By Michael McMullan
A QUICK-FIRE start against Fermanagh on Saturday gave Derry the opportunity to get their key men on the front foot says Brendan Rogers.
The Sleacht Néill man said a line was quickly drawn under their Dublin league final defeat ahead of the championship.
Derry’s analysis came down to two elements. The Oakleafers should’ve been further in front at half time and didn’t get enough pressure on the Dubs in their killer second half.
“We got bodies back but didn’t get the right contact on and they (Dublin) got goals out of it,” Rogers said. “They are the small margins against good teams, but it was a really good opportunity to learn.
“When you look back at the game and see how competitive we are on those days, we just have to make it count on the scoreboard.”
Rogers played in Eoin McEvoy for a point on his debut against Fermanagh, after a mere 43 seconds, as Derry surged four points clear.
“We thought it would be tight so it was good to get that margin. It definitely takes the pressure off. We were able to get a few of our guys one on one and do what they can, the likes of Ethan Doherty and Shane (McGuigan).”

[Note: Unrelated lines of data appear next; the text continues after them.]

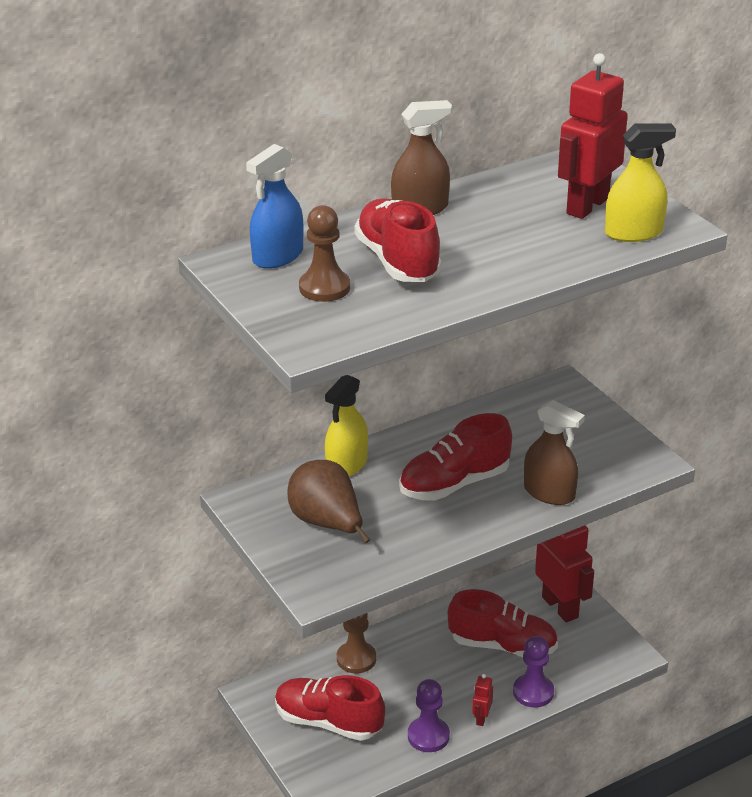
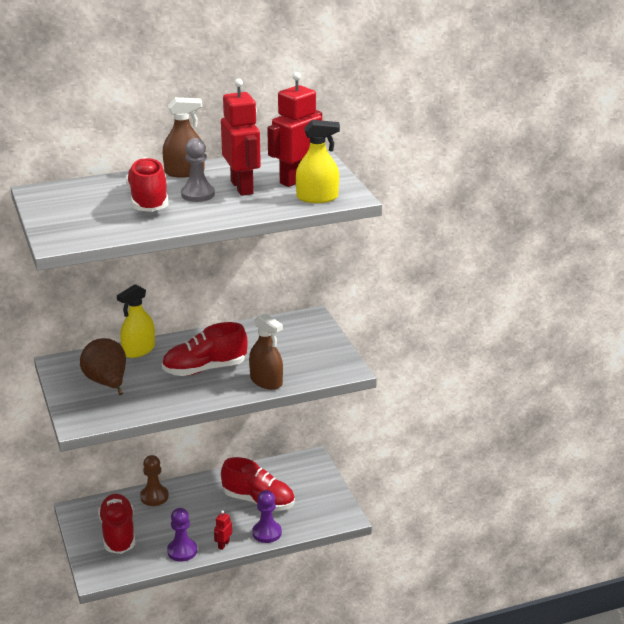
camera: 10 degrees right, 5 degrees down
blue spray bottle [246,144,304,269] -> none
red shoe [275,675,385,741] -> red shoe turned 45 degrees clockwise [98,494,135,554]
brown pawn [299,205,350,302] -> none
red robot [535,525,594,623] -> red robot moved to [221,78,261,196]
none -> grey pawn [181,138,215,202]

Padraig Cassidy and Conor McCluskey hit points late on, taking Derry’s range of scorers to 11 players. Rogers spoke of the need to ease the scoring burden.
“You have to have that spread,” he said. “If you look at all the top teams, the Kerrys and the Galways of this world all have their corner backs scoring as well and we can’t be any different.”
After playing most of his career at full-back, Rogers is a potent weapon with this surging runs further up the field.
From a playing point of view, Rogers points out how football is a game of waves. Attack at will on the ball, but trekking back is important and there needs to be care in not hanging your team “out to dry” with sloppiness in possession.
“Everybody gets back and if a team has a slow build-up play, all the more reason to get back,” said Rogers, well-placed to give his insight.
“It is different on a counterattack, you try and scramble as best you can. No good team is going to let their full-back line be exposed.
“It’s just the nature of it, everyone defends and everyone attacks. It is just the manner of how everyone goes about doing it.”
In an attacking sense, there are different approaches – the slow and measured version, kicking and the handpass over the top to a runner cutting back inside.
“That varies between all the teams,” Rogers added. “There is that variety now where everybody goes up and down the pitch.”
On Saturday, Chrissy McKaigue started on Ultan Kelm with Magherafelt duo Conor McCluskey and Eoin McEvoy sharing spells on Darragh McGurn.
“Everyone is accountable depending on the scenario of the pitch they find themselves in,” Rogers adds.
“With matchups, you don’t want big on small in the inside line and things like that, but there is an element of matchups all over the pitch with people you’d be wary of.
“Defenders can now be as deadly as inside men so you always have to have your eye on quality players throughout the pitch.
“It does come with all its challenges but you do have to back yourself that you’ve trained and can be competitive in all facets and that everyone can adapt to any scenario at any time.”